Sevgi ve saygı, zorla mı?
Zorla ne sevgi olur ne de saygı. Boyun eğdirirseniz kendinizi alkışlatabilir ve önünüzde eğilmeye zorlayabilirsiniz. Bir arada yaşayacaksak birbirimize tahammül etmeyi öğrenmeliyiz.
Bu da birbirimizin üzerinde baskı kurmamakla mümkün. Şeytana tapan biri beni niye sevsin ya da bana saygı duysun ki, ya da ben sürekli şerrinden Allah’a sığındığım birine sevgi ya da saygı duyayım ki!
Hz. Muhammed devrinde Mekke’de yaşıyorsam, putlara saygı duymam mı gerekecekti!

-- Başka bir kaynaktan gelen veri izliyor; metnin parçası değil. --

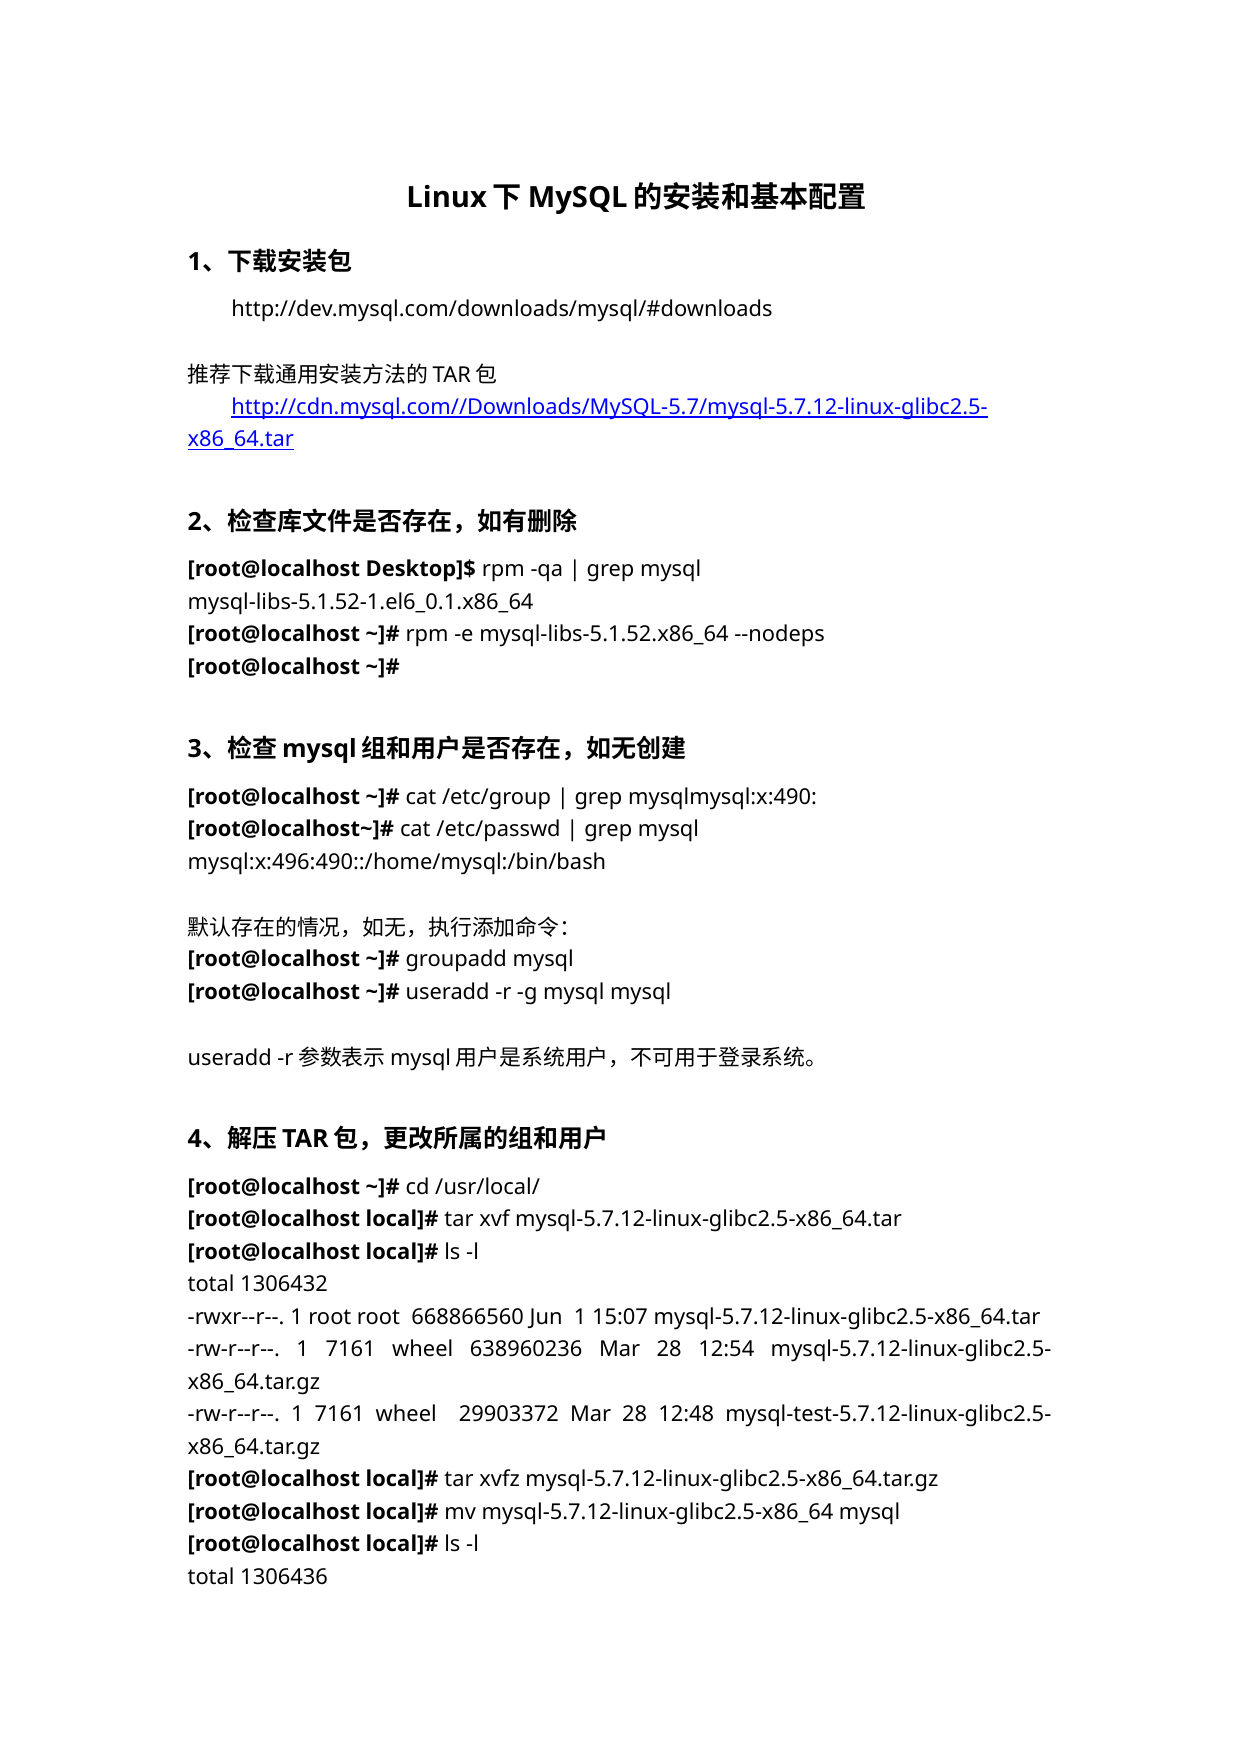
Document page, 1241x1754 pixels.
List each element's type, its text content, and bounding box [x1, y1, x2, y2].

text [root@localhost ~]# cat /etc/group | grep mysqlmysql:x:490: [187, 779, 1053, 812]
text -rw-r--r--. 1 7161 wheel 638960236 Mar 28 12:54 mysql-5.7.12-linux-glibc2.5-x86_64.tar.gz [187, 1332, 1053, 1397]
text [root@localhost ~]# cd /usr/local/ [187, 1169, 1053, 1202]
text 推荐下载通用安装方法的TAR包 [187, 357, 1053, 389]
text Linux下MySQL的安装和基本配置 [362, 162, 1053, 227]
text [root@localhost local]# tar xvfz mysql-5.7.12-linux-glibc2.5-x86_64.tar.gz [187, 1462, 1053, 1494]
text 3、检查mysql组和用户是否存在，如无创建 [187, 714, 1053, 779]
text total 1306432 [187, 1267, 1053, 1299]
text -rwxr--r--. 1 root root 668866560 Jun 1 15:07 mysql-5.7.12-linux-glibc2.5-x86_64.tar [187, 1299, 1053, 1332]
text 4、解压TAR包，更改所属的组和用户 [187, 1104, 1053, 1169]
text total 1306436 [187, 1559, 1053, 1592]
text 2、检查库文件是否存在，如有删除 [187, 487, 1053, 552]
text [root@localhost local]# tar xvf mysql-5.7.12-linux-glibc2.5-x86_64.tar [187, 1202, 1053, 1234]
text http://cdn.mysql.com//Downloads/MySQL-5.7/mysql-5.7.12-linux-glibc2.5-x86_64.tar [187, 389, 1053, 454]
text [root@localhost ~]# [187, 649, 1053, 682]
text useradd -r参数表示mysql用户是系统用户，不可用于登录系统。 [187, 1039, 1053, 1072]
text mysql-libs-5.1.52-1.el6_0.1.x86_64 [187, 584, 1053, 617]
text -rw-r--r--. 1 7161 wheel 29903372 Mar 28 12:48 mysql-test-5.7.12-linux-glibc2.5-x86_64.tar.gz [187, 1397, 1053, 1462]
text [root@localhost ~]# groupadd mysql [187, 942, 1053, 974]
text [root@localhost local]# mv mysql-5.7.12-linux-glibc2.5-x86_64 mysql [187, 1494, 1053, 1527]
text 默认存在的情况，如无，执行添加命令： [187, 909, 1053, 942]
text [root@localhost local]# ls -l [187, 1527, 1053, 1559]
text [root@localhost~]# cat /etc/passwd | grep mysql mysql:x:496:490::/home/mysql:/bin/bash [187, 812, 1053, 877]
text 1、下载安装包 [187, 227, 1053, 292]
text [root@localhost ~]# rpm -e mysql-libs-5.1.52.x86_64 --nodeps [187, 617, 1053, 649]
text [root@localhost ~]# useradd -r -g mysql mysql [187, 974, 1053, 1007]
text http://dev.mysql.com/downloads/mysql/#downloads [187, 292, 1053, 324]
text [root@localhost Desktop]$ rpm -qa | grep mysql [187, 552, 1053, 584]
text [root@localhost local]# ls -l [187, 1234, 1053, 1267]
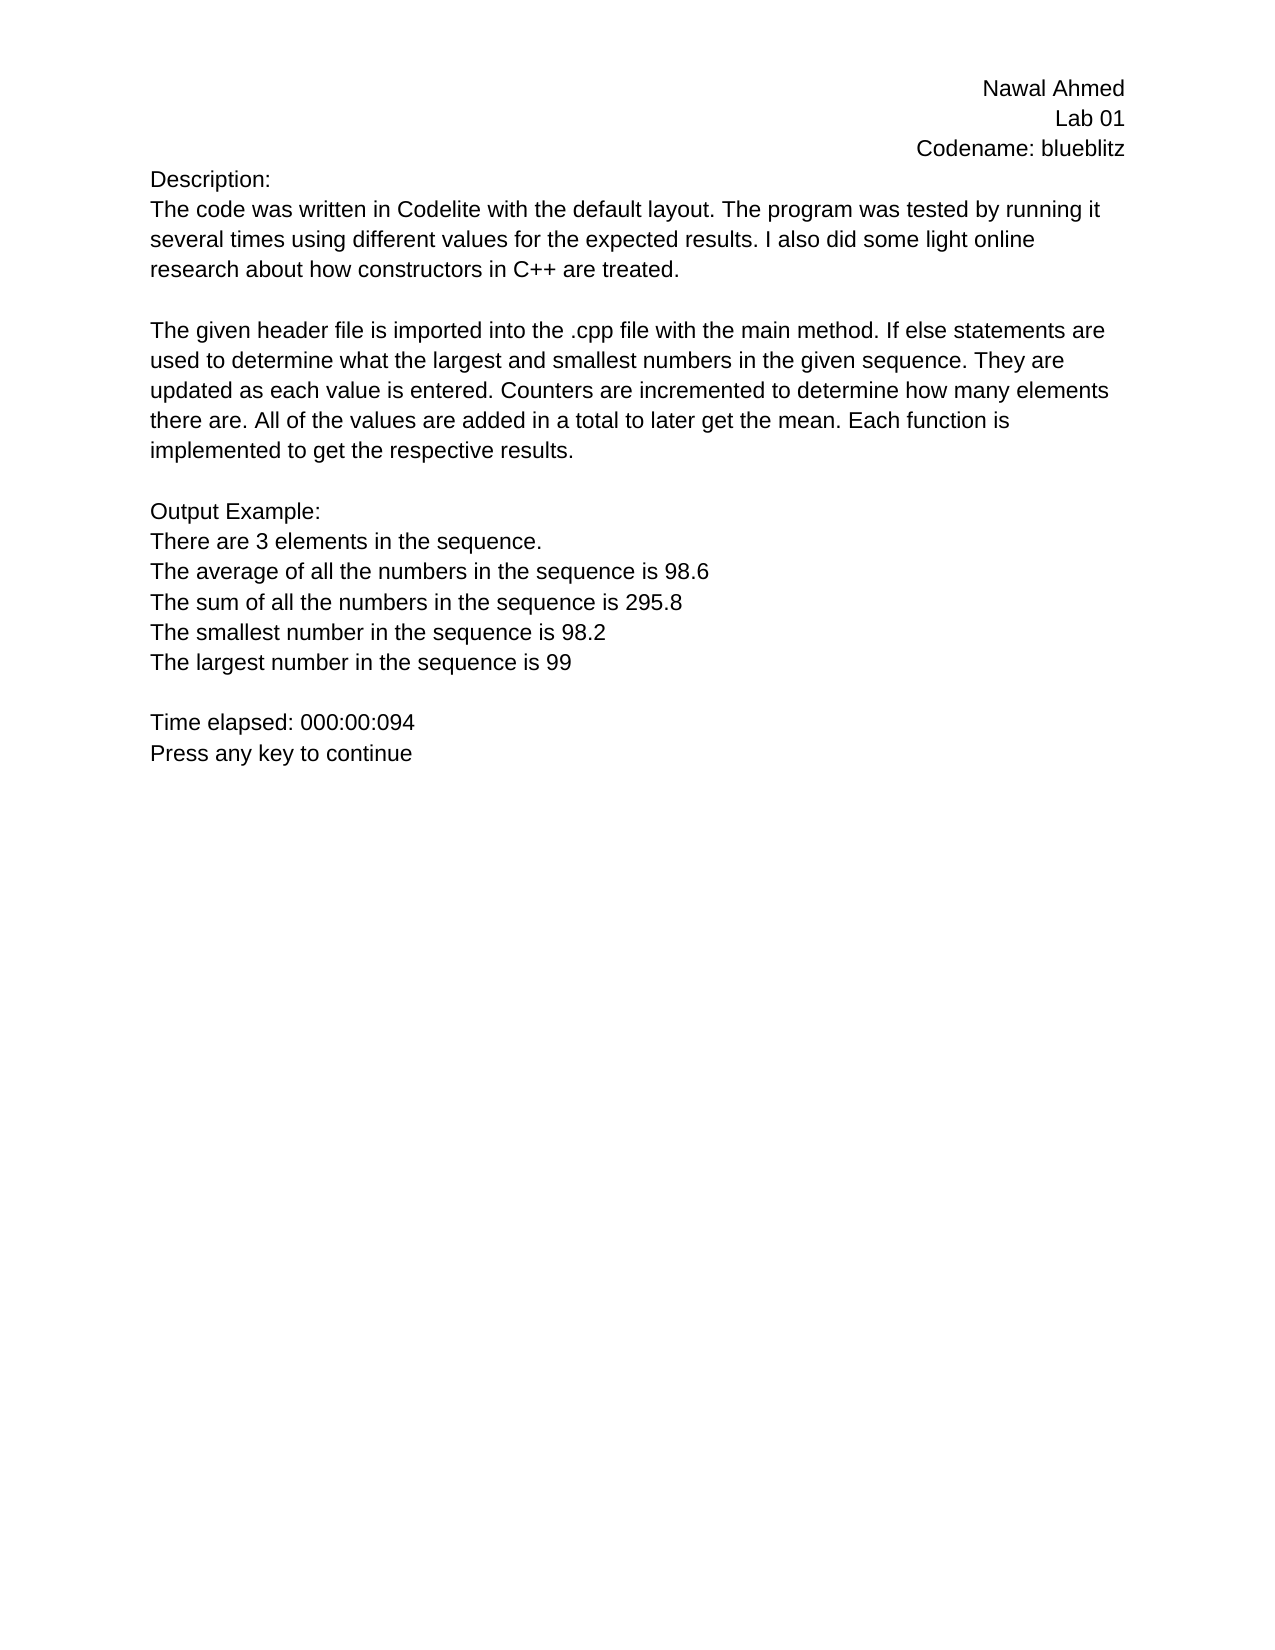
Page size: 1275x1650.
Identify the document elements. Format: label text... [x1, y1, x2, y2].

text Output Example: [150, 498, 1125, 524]
text Time elapsed: 000:00:094 [150, 709, 1125, 736]
text The largest number in the sequence is 99 [150, 649, 1125, 675]
text The given header file is imported into the .cpp file with the main method. If else statements are used to determine what the largest and smallest numbers in the given sequence. They are updated as each value is entered. Counters are incremented to determine how many elements there are. All of the values are added in a total to later get the mean. Each function is implemented to get the respective results. [150, 317, 1125, 464]
text There are 3 elements in the sequence. [150, 528, 1125, 554]
text The sum of all the numbers in the sequence is 295.8 [150, 588, 1125, 615]
text The smallest number in the sequence is 98.2 [150, 619, 1125, 645]
text The code was written in Codelite with the default layout. The program was tested by running it several times using different values for the expected results. I also did some light online research about how constructors in C++ are treated. [150, 196, 1125, 283]
text Description: [150, 166, 1125, 192]
text Press any key to continue [150, 739, 1125, 766]
text The average of all the numbers in the sequence is 98.6 [150, 558, 1125, 585]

Ya da Hz. İbrahim, Nemrud’a, put yapan babasının yaptığı putlara saygı mı duyması gerekiyordu!.
Bu nasıl bir kafa!. Mabettekilerin siyasete müdahale etmemesini isteyenler, Mabeddeki ibadete müdahale ediyorlar.
Düşünün, bir adam çıkıyor diyor ki, “Kurtulmak için hacet yoktu Mustafa Kemal’e” siz ne derdiniz!. Mesela dese ki biri; “Kemalizm’le mücadele istila ile mücadeleden daha zor ve elzemdi” dese ne diyeceğiz.. Kemalistler “Kemalizm” yerine “İrtica”yı koydular ve böyle dediler. İrtica dedikleri İslam’dı. Mehmet Akif Safahat’ında sorar: “İrtica’ın sizin lehçede manası bu mu?” diye!